Leclair and his father gathered scrap pieces of cedar planks around the workshop, downloaded some plans from the internet and got to work. The two measured, cut, drilled and assembled the birdhouses, about a dozen. Nailed to trees throughout the forested yard of their Chelsea, Que. home.

"My neighbour saw them and asked if they could have one," says Leclair. "And then we gave her one for free but then she insisted on giving me $20 for it."

Glynis Peters was his very first customer. She has three, two on the side of her shed and another, which she painted. It’s a Peanuts-inspired design, with Snoopy’s yellow bird-friend Woodstock on the side.

"I just wanted to reward him for his time," says Peters. "It teaches them so many skills right so they’re learning and they’re occupied, it’s creative, it’s thoughtful, it’s nature, it’s reflective of where we live."

As word got around the neighbourhood of Leclair’s bird-abodes, he found himself building and selling more. The teenager created a website and sales have been flying high.

"I thought I was going to sell maybe a dozen of them but out of nowhere it took off and I sold over a hundred last year," says Leclair. "So far this year we made around 70 maybe but we have over 140 orders."

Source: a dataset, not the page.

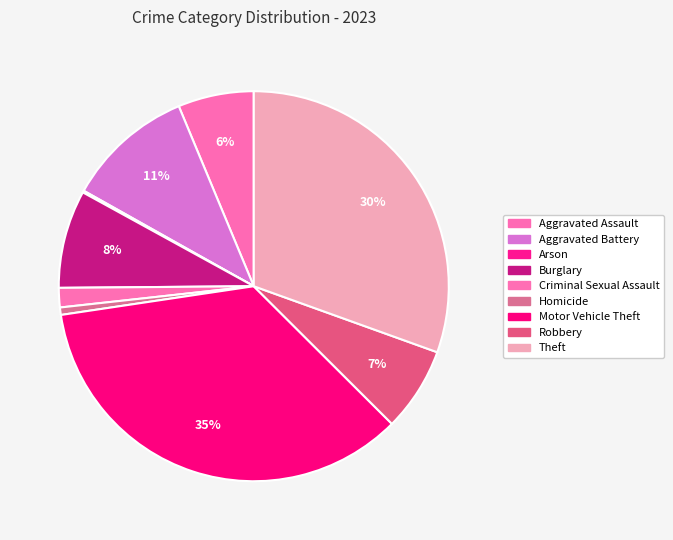

To the nearest percent, what is the average slice percentage?

11%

By his side, helping build the business is his father Eric Leclair.

"He’s taken this Idea and taken it to whole new levels," says Eric. "It’s allowed him to really hone in on a bunch of different skills that will be a lifelong use to him. Everything from managing orders to how to market himself online how to design stuff that people actually want and get it out to them."

Leclair says you can expect a variety of species like swallow’s, wren’s and chickadees to nest within the walls. The houses have vents and a drain-hole in the bottom. The cedar used for the sturdy, screwed-not-nailed-boxes, is locally-sourced lumber.

Leclair is not only learning how to build a business. As an added bonus, he gets to learn how to drive. The 16-year-old has his learners permit and when delivering to Ottawa, Gatineau, Wakefield and Low, it’s a perfect time for practice. However, with a booming new venture on his hands, from time to time, Eric says he has to take the wheel.

"Dad you really need to drive because I got some emailing to do," laughs Eric. "So I just do what he wants me to do and try to support him."